======== Task input ========

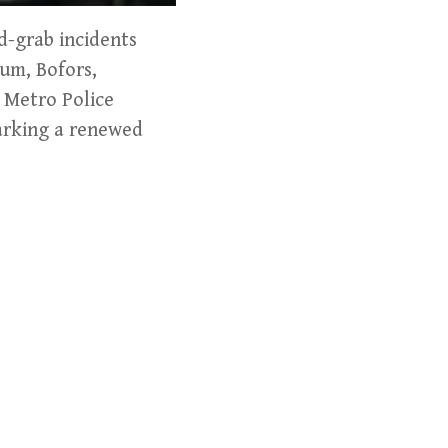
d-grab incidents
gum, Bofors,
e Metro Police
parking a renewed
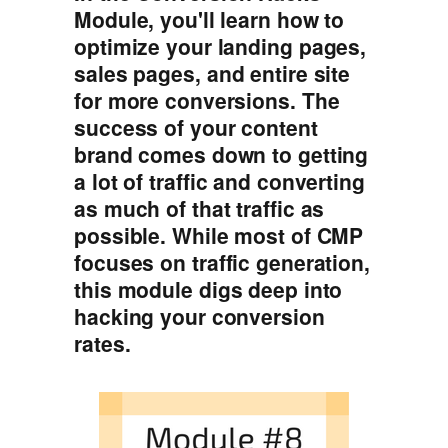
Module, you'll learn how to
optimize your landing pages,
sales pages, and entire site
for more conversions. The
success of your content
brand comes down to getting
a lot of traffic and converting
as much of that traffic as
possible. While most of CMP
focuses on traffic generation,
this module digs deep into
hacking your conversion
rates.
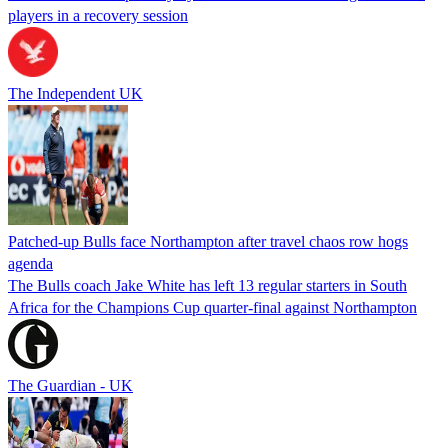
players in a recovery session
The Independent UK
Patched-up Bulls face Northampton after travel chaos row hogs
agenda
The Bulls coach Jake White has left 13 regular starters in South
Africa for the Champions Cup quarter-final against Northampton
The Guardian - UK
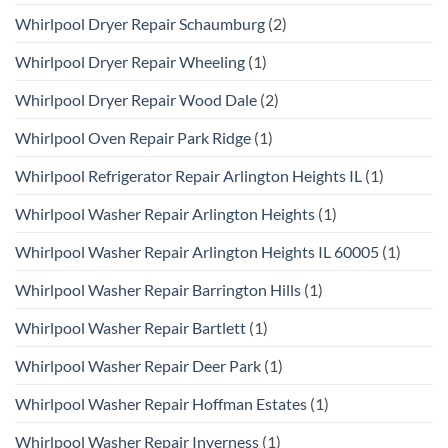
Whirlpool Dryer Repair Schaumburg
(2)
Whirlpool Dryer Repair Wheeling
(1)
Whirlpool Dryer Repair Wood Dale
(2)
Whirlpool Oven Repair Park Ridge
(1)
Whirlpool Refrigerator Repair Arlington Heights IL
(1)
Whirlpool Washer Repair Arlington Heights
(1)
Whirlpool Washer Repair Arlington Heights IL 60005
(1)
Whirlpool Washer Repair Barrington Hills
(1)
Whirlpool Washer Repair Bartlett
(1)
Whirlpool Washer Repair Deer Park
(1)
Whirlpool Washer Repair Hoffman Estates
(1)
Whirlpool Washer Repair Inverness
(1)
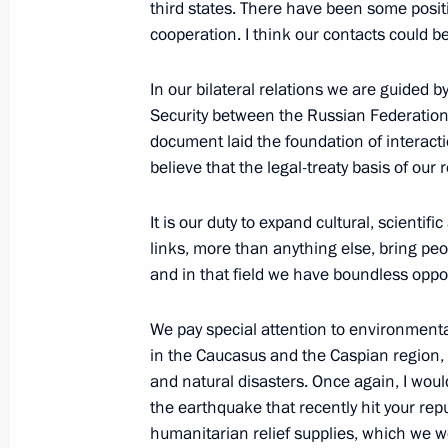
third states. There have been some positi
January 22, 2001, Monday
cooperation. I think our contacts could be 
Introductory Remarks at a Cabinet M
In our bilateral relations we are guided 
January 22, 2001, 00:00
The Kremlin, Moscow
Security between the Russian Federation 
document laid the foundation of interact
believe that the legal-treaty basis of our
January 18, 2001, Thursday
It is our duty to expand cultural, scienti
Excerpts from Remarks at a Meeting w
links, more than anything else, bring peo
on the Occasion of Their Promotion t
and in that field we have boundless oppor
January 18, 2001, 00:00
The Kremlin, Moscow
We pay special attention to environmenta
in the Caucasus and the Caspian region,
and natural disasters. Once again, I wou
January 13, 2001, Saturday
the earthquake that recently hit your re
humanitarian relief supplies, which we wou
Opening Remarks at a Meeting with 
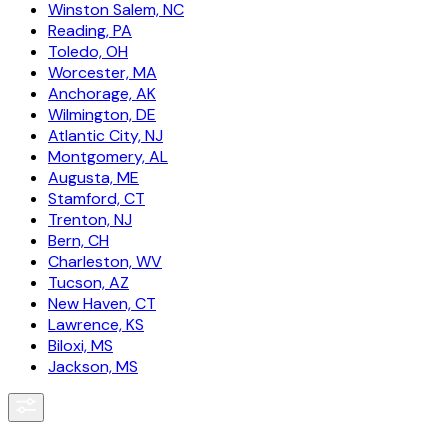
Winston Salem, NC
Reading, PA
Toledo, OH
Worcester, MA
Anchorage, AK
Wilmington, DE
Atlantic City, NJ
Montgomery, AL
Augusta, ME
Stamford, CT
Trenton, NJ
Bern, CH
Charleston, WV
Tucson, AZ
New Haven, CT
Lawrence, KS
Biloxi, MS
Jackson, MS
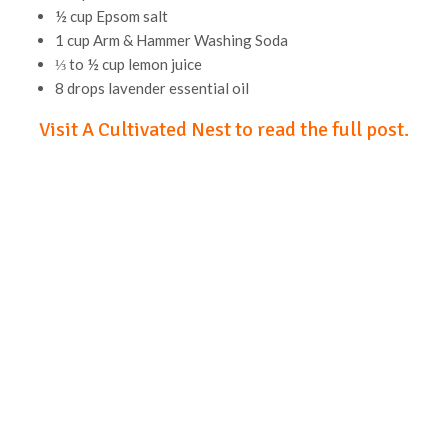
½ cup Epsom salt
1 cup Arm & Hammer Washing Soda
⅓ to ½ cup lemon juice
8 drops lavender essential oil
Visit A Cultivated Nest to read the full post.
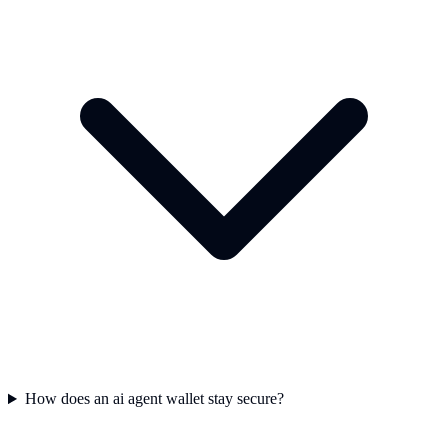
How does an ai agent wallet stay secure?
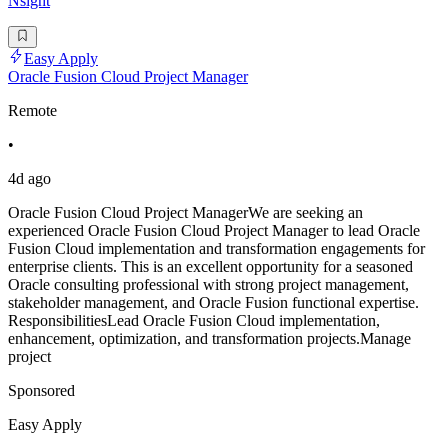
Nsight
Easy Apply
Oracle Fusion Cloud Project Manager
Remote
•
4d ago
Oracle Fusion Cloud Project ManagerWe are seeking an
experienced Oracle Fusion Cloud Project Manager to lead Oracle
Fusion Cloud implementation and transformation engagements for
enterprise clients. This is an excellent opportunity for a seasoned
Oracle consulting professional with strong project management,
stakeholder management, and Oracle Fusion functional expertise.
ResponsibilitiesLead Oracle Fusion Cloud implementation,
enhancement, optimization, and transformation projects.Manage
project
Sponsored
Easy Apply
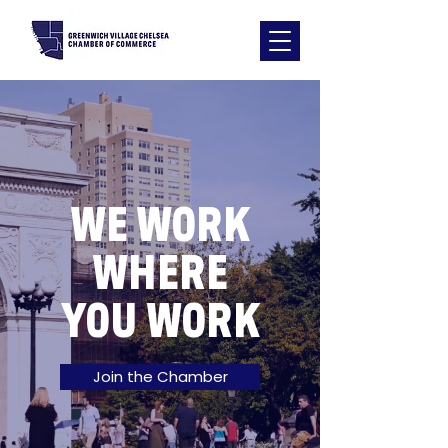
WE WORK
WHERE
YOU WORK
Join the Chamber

========

**Task goal**
Reproduce the text of all the items above, replacing every "Whirlpool" with "Maytag" and leaving everything else unchanged. Leave the pictures out of your answer.

**Solution**
d-grab incidents
gum, Bofors,
e Metro Police
parking a renewed
Module, you'll learn how to
optimize your landing pages,
sales pages, and entire site
for more conversions. The
success of your content
brand comes down to getting
a lot of traffic and converting
as much of that traffic as
possible. While most of CMP
focuses on traffic generation,
this module digs deep into
hacking your conversion
rates.
players in a recovery session
The Independent UK
Patched-up Bulls face Northampton after travel chaos row hogs
agenda
The Bulls coach Jake White has left 13 regular starters in South
Africa for the Champions Cup quarter-final against Northampton
The Guardian - UK
Maytag Dryer Repair Schaumburg
(2)
Maytag Dryer Repair Wheeling
(1)
Maytag Dryer Repair Wood Dale
(2)
Maytag Oven Repair Park Ridge
(1)
Maytag Refrigerator Repair Arlington Heights IL
(1)
Maytag Washer Repair Arlington Heights
(1)
Maytag Washer Repair Arlington Heights IL 60005
(1)
Maytag Washer Repair Barrington Hills
(1)
Maytag Washer Repair Bartlett
(1)
Maytag Washer Repair Deer Park
(1)
Maytag Washer Repair Hoffman Estates
(1)
Maytag Washer Repair Inverness
(1)
third states. There have been some positi
January 22, 2001, Monday
cooperation. I think our contacts could be 
Introductory Remarks at a Cabinet M
In our bilateral relations we are guided 
January 22, 2001, 00:00
The Kremlin, Moscow
Security between the Russian Federation 
document laid the foundation of interact
believe that the legal-treaty basis of our
January 18, 2001, Thursday
It is our duty to expand cultural, scienti
Excerpts from Remarks at a Meeting w
links, more than anything else, bring peo
on the Occasion of Their Promotion t
and in that field we have boundless oppor
January 18, 2001, 00:00
The Kremlin, Moscow
We pay special attention to environmenta
in the Caucasus and the Caspian region,
and natural disasters. Once again, I wou
January 13, 2001, Saturday
the earthquake that recently hit your re
humanitarian relief supplies, which we wou
Opening Remarks at a Meeting with 
Winston Salem, NC
Reading, PA
Toledo, OH
Worcester, MA
Anchorage, AK
Wilmington, DE
Atlantic City, NJ
Montgomery, AL
Augusta, ME
Stamford, CT
Trenton, NJ
Bern, CH
Charleston, WV
Tucson, AZ
New Haven, CT
Lawrence, KS
Biloxi, MS
Jackson, MS
½ cup Epsom salt
1 cup Arm & Hammer Washing Soda
⅓ to ½ cup lemon juice
8 drops lavender essential oil
Visit A Cultivated Nest to read the full post.
How does an ai agent wallet stay secure?
Nsight
Easy Apply
Oracle Fusion Cloud Project Manager
Remote
•
4d ago
Oracle Fusion Cloud Project ManagerWe are seeking an
experienced Oracle Fusion Cloud Project Manager to lead Oracle
Fusion Cloud implementation and transformation engagements for
enterprise clients. This is an excellent opportunity for a seasoned
Oracle consulting professional with strong project management,
stakeholder management, and Oracle Fusion functional expertise.
ResponsibilitiesLead Oracle Fusion Cloud implementation,
enhancement, optimization, and transformation projects.Manage
project
Sponsored
Easy Apply
WE WORK
WHERE
YOU WORK
Join the Chamber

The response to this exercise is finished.